Furthermore Gd-Enhanced Coronary CTA may detect anamolous origin and course of coronaries.
However the use Gadolinium enhanced Coronary CT Angiography for estimation of Flow fractional reserve and its use in Acute Coronary Syndrome, as routine CT coronary angiography is used [35] needs to be further evaluated.
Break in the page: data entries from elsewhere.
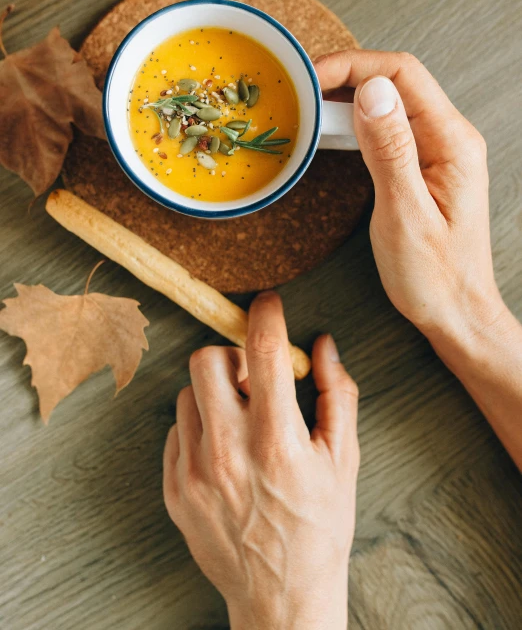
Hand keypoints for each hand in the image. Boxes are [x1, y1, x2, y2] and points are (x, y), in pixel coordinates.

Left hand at [163, 292, 358, 629]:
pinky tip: (224, 449)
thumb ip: (336, 393)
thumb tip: (324, 344)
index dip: (266, 315)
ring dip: (214, 393)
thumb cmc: (320, 527)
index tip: (268, 305)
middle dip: (231, 355)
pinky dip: (199, 427)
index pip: (264, 351)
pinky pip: (175, 432)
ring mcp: (194, 473)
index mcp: (277, 441)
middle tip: (252, 376)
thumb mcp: (343, 459)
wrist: (282, 596)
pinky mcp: (174, 489)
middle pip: (206, 361)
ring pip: (187, 394)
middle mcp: (228, 453)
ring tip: (241, 419)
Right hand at [315, 50, 507, 347]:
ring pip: (388, 103)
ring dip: (346, 99)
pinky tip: (330, 132)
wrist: (457, 313)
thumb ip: (389, 151)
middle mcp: (450, 138)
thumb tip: (372, 91)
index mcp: (453, 143)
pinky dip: (354, 125)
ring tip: (307, 108)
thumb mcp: (405, 215)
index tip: (311, 78)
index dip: (353, 66)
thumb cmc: (435, 278)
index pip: (402, 75)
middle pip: (395, 82)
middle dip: (344, 77)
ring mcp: (438, 151)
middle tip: (300, 92)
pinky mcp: (423, 166)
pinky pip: (387, 130)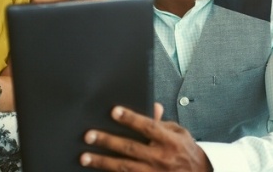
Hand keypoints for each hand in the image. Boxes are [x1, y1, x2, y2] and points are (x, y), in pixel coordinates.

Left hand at [80, 103, 211, 171]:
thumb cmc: (187, 153)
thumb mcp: (180, 134)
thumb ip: (162, 123)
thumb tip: (153, 106)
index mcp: (170, 141)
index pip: (148, 127)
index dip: (131, 118)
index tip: (114, 111)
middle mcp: (161, 158)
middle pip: (131, 148)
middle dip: (108, 141)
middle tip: (89, 135)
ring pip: (124, 167)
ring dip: (102, 162)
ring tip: (85, 157)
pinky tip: (98, 171)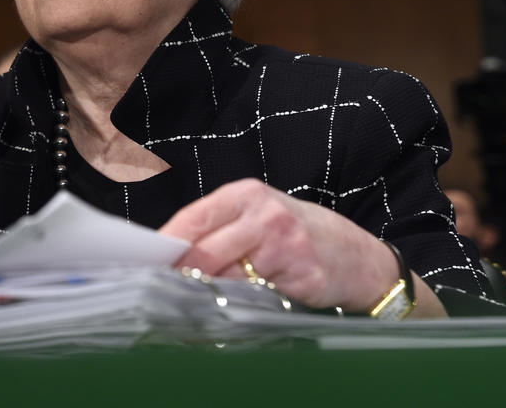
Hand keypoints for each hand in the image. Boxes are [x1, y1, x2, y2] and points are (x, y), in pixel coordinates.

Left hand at [159, 178, 398, 310]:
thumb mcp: (259, 216)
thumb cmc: (296, 235)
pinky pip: (255, 299)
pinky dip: (239, 307)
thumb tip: (168, 254)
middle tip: (162, 293)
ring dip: (208, 296)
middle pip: (204, 253)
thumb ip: (218, 228)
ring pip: (226, 279)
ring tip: (196, 304)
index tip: (144, 263)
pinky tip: (235, 310)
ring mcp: (286, 247)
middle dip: (181, 276)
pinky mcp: (302, 277)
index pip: (193, 218)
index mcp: (247, 195)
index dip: (165, 244)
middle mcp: (266, 216)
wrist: (360, 257)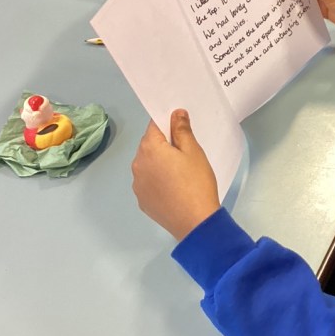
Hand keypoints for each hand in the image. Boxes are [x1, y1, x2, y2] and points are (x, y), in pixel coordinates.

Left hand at [132, 110, 219, 241]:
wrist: (195, 222)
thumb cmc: (197, 182)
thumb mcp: (194, 152)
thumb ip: (182, 130)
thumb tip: (175, 113)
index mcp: (149, 148)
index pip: (154, 126)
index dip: (168, 125)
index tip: (181, 132)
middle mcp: (137, 164)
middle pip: (148, 146)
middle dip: (163, 146)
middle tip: (185, 156)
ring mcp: (137, 184)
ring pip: (147, 165)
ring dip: (158, 164)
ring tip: (179, 175)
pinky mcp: (142, 200)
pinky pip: (147, 183)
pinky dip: (157, 181)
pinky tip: (173, 190)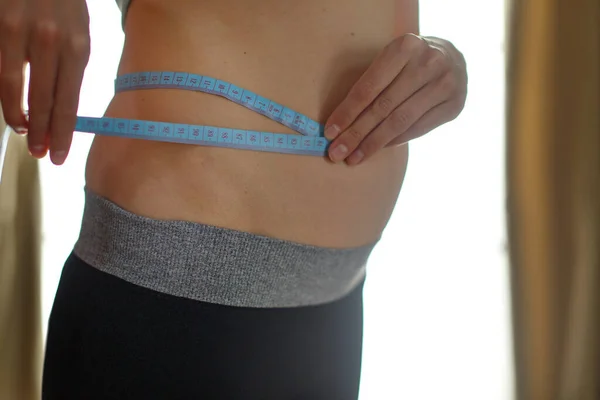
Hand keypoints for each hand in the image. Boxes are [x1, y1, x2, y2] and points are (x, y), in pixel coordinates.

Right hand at [0, 0, 89, 164]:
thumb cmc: (64, 3)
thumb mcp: (80, 32)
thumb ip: (72, 66)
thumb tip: (62, 106)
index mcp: (78, 46)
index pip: (69, 101)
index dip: (63, 132)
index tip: (59, 155)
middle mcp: (50, 41)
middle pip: (43, 100)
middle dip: (41, 132)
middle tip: (39, 154)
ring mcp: (19, 32)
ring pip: (13, 86)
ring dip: (17, 115)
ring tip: (23, 130)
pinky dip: (4, 90)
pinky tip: (10, 104)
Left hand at [324, 34, 467, 164]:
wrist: (452, 57)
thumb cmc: (409, 61)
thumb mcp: (391, 58)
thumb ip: (371, 83)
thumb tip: (340, 124)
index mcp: (405, 47)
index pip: (369, 87)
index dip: (347, 112)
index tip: (329, 132)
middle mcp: (428, 64)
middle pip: (383, 107)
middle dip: (356, 134)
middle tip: (336, 153)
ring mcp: (445, 85)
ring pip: (400, 122)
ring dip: (373, 144)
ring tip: (353, 158)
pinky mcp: (454, 105)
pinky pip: (418, 129)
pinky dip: (395, 141)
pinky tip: (378, 149)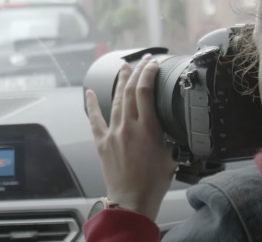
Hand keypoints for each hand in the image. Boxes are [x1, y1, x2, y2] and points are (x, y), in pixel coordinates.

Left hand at [86, 54, 177, 220]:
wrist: (131, 201)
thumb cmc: (153, 183)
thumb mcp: (171, 156)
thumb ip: (170, 137)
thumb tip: (172, 125)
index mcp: (148, 130)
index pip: (145, 92)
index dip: (148, 73)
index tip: (153, 64)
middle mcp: (129, 128)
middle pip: (129, 91)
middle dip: (136, 71)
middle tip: (142, 60)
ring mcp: (113, 134)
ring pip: (115, 101)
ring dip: (120, 82)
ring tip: (124, 68)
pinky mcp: (102, 143)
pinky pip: (95, 120)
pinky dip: (92, 105)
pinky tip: (89, 93)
In our study we have excluded patients who had undergone coronary revascularization either in the form of Coronary Stents or Bypass Grafts. Hence there is a need for additional studies to assess feasibility of Gd-Enhanced Coronary CTA in patients who have undergone coronary revascularization.
Notwithstanding the benefits of Non-invasive assessment, it needs to be emphasized that Coronary CTA is associated with a higher radiation exposure, approximately 2-3 times more than conventional ICA. Radiation exposure from CT Angiography accounts for about 70% of radiation while accounting for only 15% of all radiological procedures. Though hypothetical, yet there is a significant concern about adverse effects of such large amounts of radiation exposure including that of malignancy. Such concerns call for cautious and justified use of Coronary CT Angiography as well as use of various algorithms for radiation dose reduction during CT angiography.